Ontem, escrevia
No estado de vigília, a gente não sai da gente, a gente pra sempre mora num não morar na gente. Nada ganha pregnância. Se não durmo profundo, continuo com um resíduo de mim mesmo do qual devo esquecer se quero impressionar-me por alguma outra coisa. Se quero me sentir na Bahia preciso esquecer profundamente meu dia de ontem, de anteontem, e o de antes de antes de ontem, e o de antes ainda – na Bahia, em Sergipe, em São Paulo, em Minas –, preciso dormir fundo. Enquanto não durma fundo, continuarei nunca tendo saído de São Paulo. E eu preciso não me levar junto.

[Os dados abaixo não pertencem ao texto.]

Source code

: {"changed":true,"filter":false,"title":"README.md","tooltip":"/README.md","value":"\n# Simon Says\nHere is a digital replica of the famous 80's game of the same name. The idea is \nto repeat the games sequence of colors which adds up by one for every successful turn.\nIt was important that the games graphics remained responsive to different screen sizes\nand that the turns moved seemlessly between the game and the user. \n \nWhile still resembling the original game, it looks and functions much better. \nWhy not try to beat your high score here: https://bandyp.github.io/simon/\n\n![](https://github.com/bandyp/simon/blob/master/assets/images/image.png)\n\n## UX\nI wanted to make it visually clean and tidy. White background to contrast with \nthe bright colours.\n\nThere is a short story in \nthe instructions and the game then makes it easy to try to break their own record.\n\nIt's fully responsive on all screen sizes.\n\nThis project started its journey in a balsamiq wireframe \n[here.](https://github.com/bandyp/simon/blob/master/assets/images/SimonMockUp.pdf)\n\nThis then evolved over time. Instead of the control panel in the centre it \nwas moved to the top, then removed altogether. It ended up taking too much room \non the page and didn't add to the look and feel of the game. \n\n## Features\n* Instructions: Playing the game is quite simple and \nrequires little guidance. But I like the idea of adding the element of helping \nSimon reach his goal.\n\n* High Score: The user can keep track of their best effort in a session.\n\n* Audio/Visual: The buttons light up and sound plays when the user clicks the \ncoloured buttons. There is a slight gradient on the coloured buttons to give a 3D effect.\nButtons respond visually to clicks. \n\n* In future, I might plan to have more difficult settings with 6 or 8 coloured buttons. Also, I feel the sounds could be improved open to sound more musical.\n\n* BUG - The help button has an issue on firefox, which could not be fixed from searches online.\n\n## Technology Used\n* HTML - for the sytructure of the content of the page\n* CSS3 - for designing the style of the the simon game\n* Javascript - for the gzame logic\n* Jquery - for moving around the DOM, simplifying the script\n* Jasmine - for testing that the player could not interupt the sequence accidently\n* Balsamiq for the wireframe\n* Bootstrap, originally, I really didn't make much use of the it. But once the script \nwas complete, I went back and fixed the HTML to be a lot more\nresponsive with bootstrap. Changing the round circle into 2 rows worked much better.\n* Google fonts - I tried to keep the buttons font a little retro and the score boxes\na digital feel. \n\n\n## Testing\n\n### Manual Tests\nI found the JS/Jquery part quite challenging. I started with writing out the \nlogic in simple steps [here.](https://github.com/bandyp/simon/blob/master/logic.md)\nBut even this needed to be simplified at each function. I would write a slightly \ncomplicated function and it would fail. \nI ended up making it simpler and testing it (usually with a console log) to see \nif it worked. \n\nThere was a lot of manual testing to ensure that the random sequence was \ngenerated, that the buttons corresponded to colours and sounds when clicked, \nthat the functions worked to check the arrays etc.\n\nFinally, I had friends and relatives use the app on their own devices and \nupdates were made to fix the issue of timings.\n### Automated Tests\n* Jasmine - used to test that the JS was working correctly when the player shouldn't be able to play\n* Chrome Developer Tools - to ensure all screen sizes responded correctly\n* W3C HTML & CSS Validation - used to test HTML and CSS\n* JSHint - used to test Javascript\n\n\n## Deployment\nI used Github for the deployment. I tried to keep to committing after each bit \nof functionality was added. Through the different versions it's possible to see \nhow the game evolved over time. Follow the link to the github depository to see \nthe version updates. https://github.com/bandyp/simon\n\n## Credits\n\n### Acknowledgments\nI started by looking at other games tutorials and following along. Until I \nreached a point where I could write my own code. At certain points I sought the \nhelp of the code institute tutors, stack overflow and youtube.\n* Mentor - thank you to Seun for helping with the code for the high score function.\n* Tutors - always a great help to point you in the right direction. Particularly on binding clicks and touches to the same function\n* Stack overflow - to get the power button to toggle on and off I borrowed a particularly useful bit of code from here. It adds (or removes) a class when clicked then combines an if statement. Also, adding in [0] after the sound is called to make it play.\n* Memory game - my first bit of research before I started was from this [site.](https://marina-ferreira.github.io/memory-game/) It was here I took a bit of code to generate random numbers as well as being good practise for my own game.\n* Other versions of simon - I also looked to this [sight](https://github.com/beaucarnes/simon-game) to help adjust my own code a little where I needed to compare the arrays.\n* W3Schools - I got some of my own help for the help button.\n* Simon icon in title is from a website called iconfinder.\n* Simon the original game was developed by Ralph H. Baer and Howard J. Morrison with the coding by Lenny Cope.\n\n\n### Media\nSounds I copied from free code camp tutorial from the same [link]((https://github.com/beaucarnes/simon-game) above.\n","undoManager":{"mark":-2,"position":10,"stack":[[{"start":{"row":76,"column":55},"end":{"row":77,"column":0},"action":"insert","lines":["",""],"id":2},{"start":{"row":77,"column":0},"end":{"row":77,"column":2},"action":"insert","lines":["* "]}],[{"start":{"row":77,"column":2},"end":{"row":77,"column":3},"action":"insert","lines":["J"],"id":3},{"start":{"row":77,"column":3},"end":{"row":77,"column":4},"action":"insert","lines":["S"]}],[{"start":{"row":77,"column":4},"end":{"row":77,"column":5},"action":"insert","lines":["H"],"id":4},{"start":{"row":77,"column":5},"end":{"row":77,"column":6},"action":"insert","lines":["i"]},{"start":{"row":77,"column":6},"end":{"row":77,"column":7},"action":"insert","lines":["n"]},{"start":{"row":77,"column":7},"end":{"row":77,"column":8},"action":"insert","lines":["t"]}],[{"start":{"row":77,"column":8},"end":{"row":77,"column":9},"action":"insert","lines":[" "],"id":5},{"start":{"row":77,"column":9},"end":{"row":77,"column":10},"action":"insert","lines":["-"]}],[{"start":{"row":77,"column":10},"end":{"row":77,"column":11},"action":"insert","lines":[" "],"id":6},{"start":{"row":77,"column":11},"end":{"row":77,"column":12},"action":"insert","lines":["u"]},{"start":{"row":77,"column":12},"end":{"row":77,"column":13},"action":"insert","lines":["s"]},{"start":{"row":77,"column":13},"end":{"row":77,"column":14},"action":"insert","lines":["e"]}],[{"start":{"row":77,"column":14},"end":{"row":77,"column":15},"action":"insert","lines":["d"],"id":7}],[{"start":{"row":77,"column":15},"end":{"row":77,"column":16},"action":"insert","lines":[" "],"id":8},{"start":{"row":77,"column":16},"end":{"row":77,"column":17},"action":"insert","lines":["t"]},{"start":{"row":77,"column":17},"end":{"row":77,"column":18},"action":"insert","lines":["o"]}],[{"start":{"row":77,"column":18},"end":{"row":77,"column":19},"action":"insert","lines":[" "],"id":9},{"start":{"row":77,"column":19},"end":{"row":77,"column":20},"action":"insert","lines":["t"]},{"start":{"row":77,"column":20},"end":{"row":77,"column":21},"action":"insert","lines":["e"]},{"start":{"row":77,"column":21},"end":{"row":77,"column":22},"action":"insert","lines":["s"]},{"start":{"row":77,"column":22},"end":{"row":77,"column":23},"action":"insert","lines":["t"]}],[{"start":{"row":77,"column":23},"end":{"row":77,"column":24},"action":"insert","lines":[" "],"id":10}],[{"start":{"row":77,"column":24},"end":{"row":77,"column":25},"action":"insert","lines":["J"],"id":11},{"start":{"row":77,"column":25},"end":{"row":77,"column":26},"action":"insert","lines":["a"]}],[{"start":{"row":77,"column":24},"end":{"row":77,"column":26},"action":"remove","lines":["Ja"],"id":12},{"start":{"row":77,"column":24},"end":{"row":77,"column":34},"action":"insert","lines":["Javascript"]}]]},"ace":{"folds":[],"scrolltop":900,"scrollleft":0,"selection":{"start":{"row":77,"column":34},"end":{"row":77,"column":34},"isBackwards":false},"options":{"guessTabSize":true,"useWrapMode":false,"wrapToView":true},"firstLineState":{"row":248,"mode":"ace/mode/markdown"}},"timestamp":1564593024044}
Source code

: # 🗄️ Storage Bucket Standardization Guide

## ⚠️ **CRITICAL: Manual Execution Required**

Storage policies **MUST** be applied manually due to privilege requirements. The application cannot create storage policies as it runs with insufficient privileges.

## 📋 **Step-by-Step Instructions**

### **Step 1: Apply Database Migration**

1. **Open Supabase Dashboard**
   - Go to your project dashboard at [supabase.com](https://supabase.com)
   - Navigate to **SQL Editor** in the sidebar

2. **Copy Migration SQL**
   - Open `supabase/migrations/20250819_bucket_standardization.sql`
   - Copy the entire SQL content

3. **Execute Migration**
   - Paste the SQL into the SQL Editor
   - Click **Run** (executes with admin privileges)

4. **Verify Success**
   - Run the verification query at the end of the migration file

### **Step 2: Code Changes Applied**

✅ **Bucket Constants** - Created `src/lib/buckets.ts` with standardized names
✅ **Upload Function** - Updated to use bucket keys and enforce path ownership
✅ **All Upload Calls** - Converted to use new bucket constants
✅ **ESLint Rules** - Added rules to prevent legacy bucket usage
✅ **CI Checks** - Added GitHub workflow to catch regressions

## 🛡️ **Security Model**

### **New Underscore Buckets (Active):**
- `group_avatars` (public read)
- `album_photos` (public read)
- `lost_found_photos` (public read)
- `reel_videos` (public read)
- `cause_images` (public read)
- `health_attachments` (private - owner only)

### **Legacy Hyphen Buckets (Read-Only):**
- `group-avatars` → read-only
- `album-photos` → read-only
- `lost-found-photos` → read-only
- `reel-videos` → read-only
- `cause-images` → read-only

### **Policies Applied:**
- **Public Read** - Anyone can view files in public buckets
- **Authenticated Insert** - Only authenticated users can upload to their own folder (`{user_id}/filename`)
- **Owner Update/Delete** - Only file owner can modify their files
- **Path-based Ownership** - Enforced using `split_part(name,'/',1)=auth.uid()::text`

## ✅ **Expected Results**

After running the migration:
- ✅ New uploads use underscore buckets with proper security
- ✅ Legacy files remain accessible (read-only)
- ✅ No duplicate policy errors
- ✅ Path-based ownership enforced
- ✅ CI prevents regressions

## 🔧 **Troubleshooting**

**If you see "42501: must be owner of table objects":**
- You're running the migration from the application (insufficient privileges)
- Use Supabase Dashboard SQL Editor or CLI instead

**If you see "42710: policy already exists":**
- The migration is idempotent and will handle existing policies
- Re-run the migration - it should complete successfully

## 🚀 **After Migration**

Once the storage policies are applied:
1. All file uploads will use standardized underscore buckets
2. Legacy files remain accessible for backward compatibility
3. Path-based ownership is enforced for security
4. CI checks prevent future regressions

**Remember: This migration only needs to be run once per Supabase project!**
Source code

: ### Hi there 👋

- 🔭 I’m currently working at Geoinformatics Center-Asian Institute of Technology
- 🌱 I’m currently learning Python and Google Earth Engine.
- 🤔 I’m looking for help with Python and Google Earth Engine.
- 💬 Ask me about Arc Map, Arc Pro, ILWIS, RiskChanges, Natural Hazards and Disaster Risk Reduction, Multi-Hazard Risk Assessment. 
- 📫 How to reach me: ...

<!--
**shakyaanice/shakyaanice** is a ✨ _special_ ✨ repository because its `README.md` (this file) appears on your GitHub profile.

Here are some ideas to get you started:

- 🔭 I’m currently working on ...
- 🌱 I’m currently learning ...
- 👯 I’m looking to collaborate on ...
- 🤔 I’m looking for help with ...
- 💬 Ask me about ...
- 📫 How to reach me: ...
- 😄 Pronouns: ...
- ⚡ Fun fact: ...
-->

Para que eu consiga me sentir verdadeiramente em outro lugar, preciso estar desacompanhado de mim. Mas talvez para isso seja mais preciso vestir muitas roupas que me despojar.
Mas e se de repende eu não quiser mais me sentir verdadeiramente em outro lugar? Se eu quiser me carregar sempre, levar-me a muitos lugares e, não estando neles, ver no que dá?
Talvez seja preciso então não sair mesmo do lugar, em lugares diferentes. O que me parecera tão assustador, que tinha me parecido a maior imobilidade possível. Se nem saindo do lugar para sair do lugar, então como? Pela habitação intensiva desse lugar. O máximo de possibilidades que eu puder extender nesse lugar em que estou. Para viajar mais e melhor: não trocar de mim, mas me levar, a fim de me obrigar a mudar. Apenas então terei mudado, sendo eu mesmo de formas diferentes.
Embora sinta sim algo como uma nostalgia das minhas antigas obsessões. Depois que se foi maníaco nada mais tem o colorido daquela noia. Como um vício. Meu pai tinha me dito: você vai viajando e vai querendo viajar mais e vai voltando mais apático. Até que as próprias viagens se me tornam apáticas.
Ou de repente eu esteja vivendo outra forma de luto. Não da mania, não da obsessão, nem da viagem,
quando me interromperam – estava um pouco afastado, sentado com o caderno no colo e os pés no mar – para brindar algo com uma taça de espumante. Brindei, tomei muito mais, me embriaguei, e agora nada daquilo mais vale.